[26] See the account of Mr. A. G. Gardiner, Manchester Guardian, Weekly Edition, Feb. 6, 1920, quoted by Norman Angell in "The Fruits of Victory," p. 27: "Suddenly all this elaborate structure of economic life was swept away. Vienna, instead of being the vital center of fifty millions of people, finds itself a derelict city, with a province of six millions. It is cut off from its coal supplies, from its food supplies, from its factories, from everything that means existence. It is enveloped by tariff walls."
[27] "The Fruits of Victory," p. 12, New York, 1921.
[28] Ibid., p. 14.
[29] (George William Russell), "The National Being," p. 167.
CHAPTER VIII
HOW COÖPERATION STRENGTHENS THE COMMUNITY
The greatest improvements in marketing are being effected through coöperation. We have indicated that willingness to work together for the common good and loyalty to this principle are essential for successful coöperative enterprises.

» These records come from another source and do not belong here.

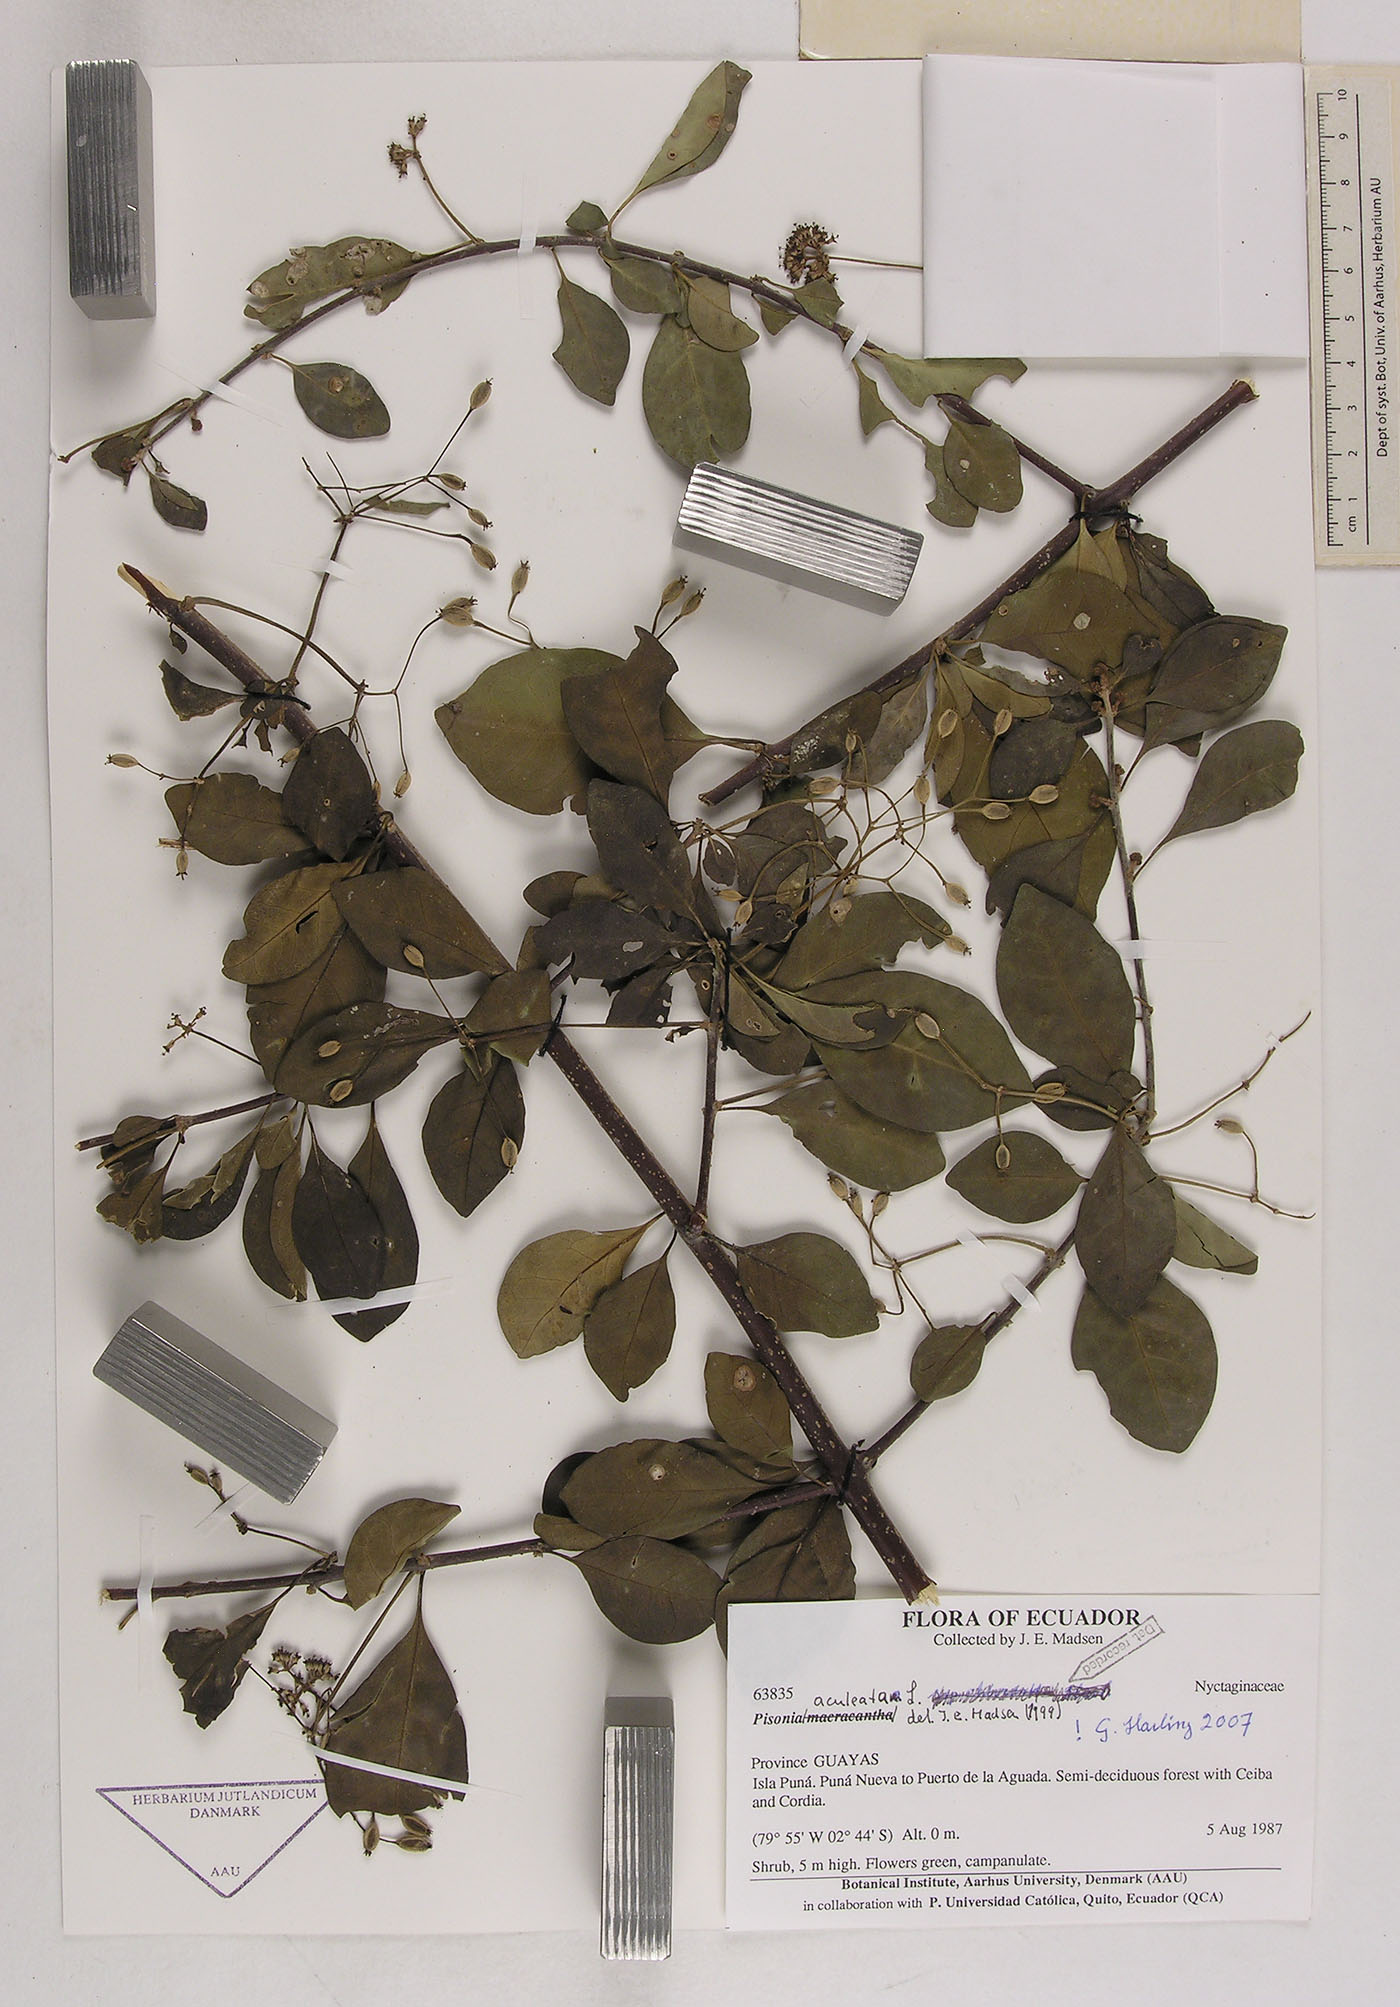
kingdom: Plantae
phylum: Tracheophyta
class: Magnoliopsida
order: Caryophyllales
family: Nyctaginaceae
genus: Pisonia
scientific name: Pisonia aculeata
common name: Cockspur vine
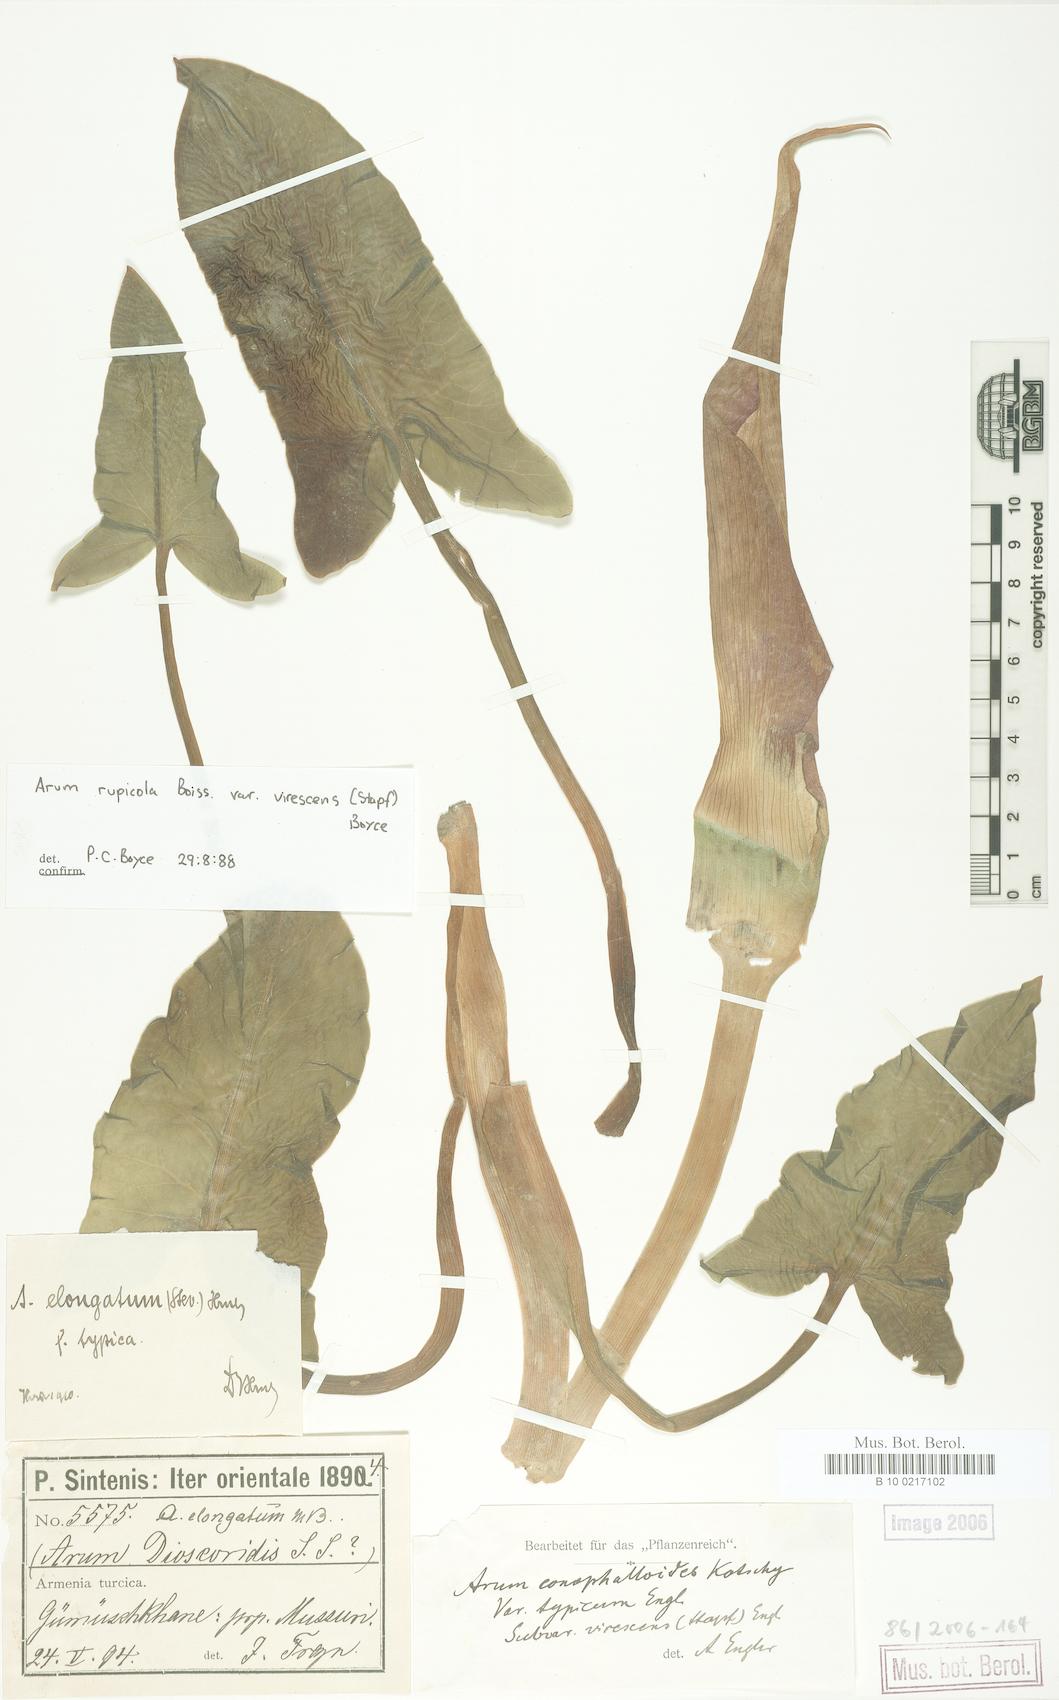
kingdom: Plantae
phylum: Tracheophyta
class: Liliopsida
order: Alismatales
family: Araceae
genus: Arum
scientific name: Arum rupicola
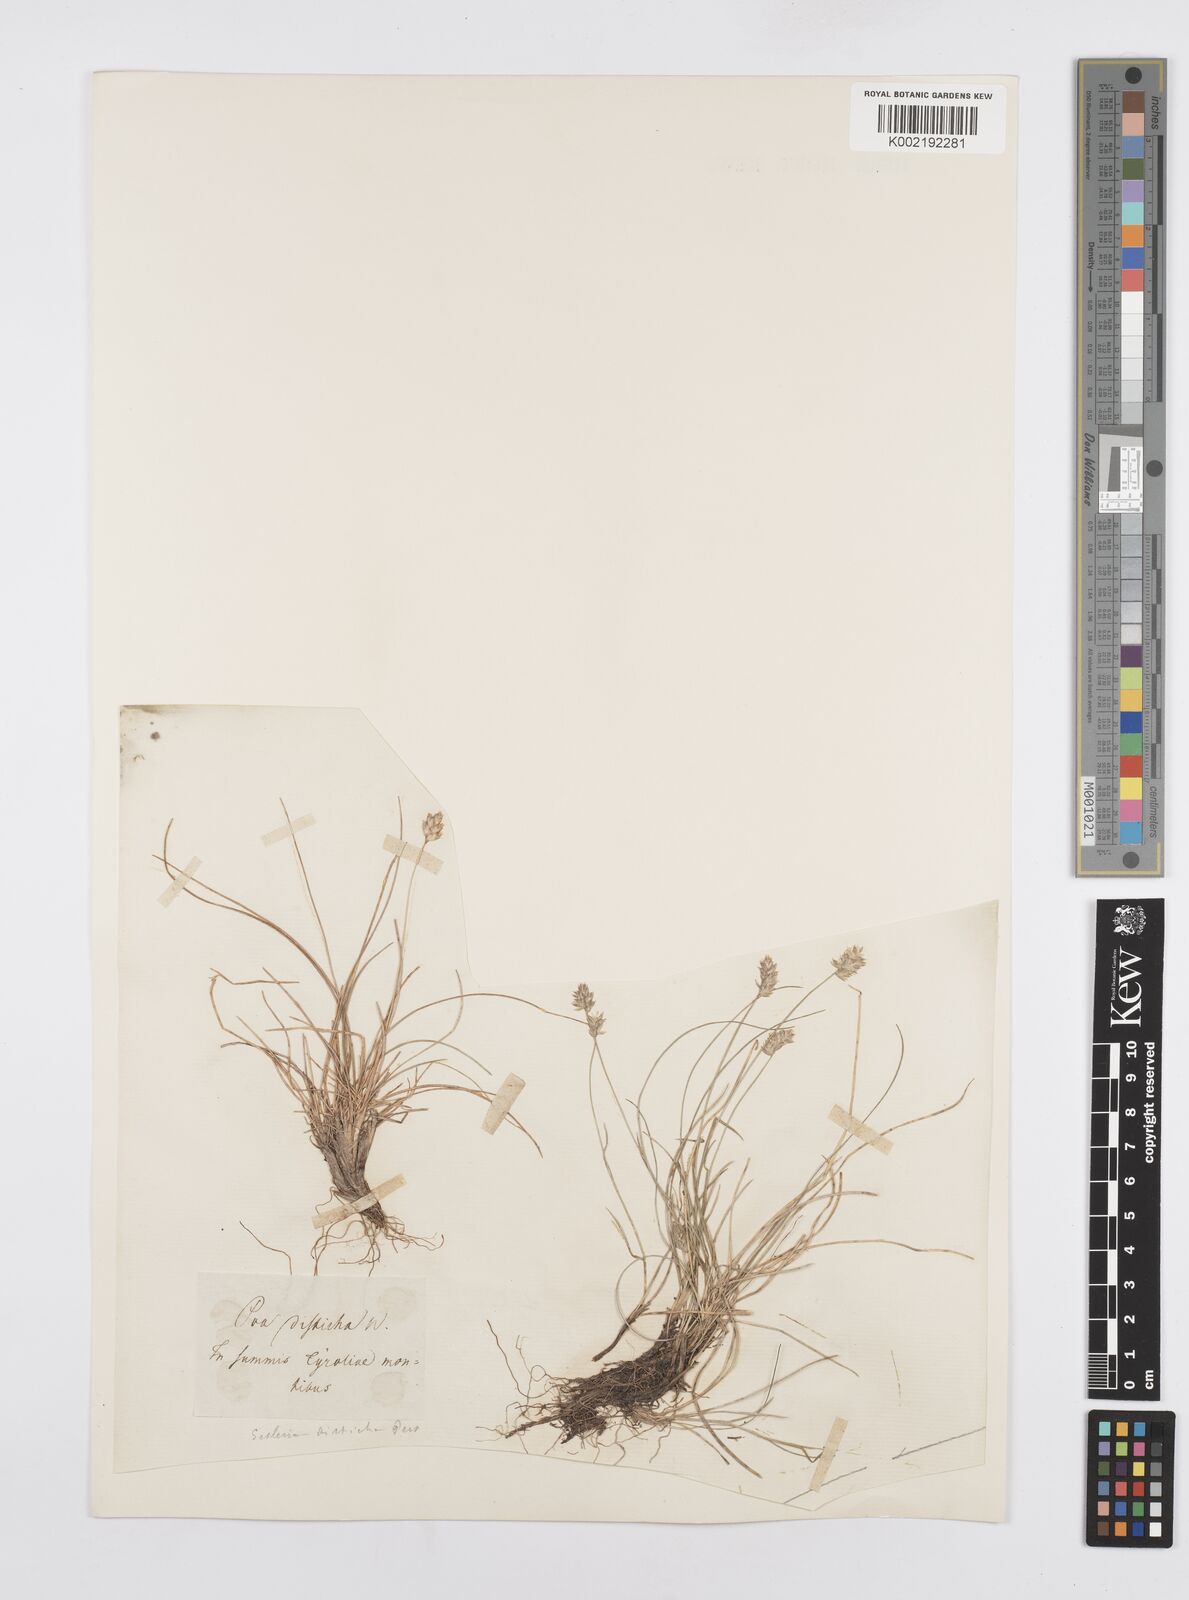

As these same attitudes are the basis of community life, it seems obvious that to the extent that membership in coöperative associations becomes general throughout a community, the stronger will be the community life. Indeed, the very etymology of the two words, coöperate—to work together, and community—having in common, indicate that community activities are essentially a form of coöperation—of working together. Inasmuch as coöperative enterprises are rapidly increasing and that they must, therefore, exercise a powerful influence upon community life, it is necessary to gain a clear idea of just what is involved in the principle of coöperation and to what types of organization the term is applicable.
In a general way there has always been a certain amount of coöperation between neighboring farmers in the exchange of work in barn-raisings, threshing, silo-filling, slaughtering, etc. Out of this have grown such coöperative organizations as threshing rings, and groups for the common ownership and use of all sorts of more expensive machinery, the coöperative ownership of sires, cow-test associations, and many other forms of organization for mutual aid in farm operations. All of these are coöperative associations in the common usage of the word coöperation, but in recent years the term has come to have a more technical meaning to denote a form of organization in contrast to the corporation or stock company, which has been the most prevalent type of business organization in recent years.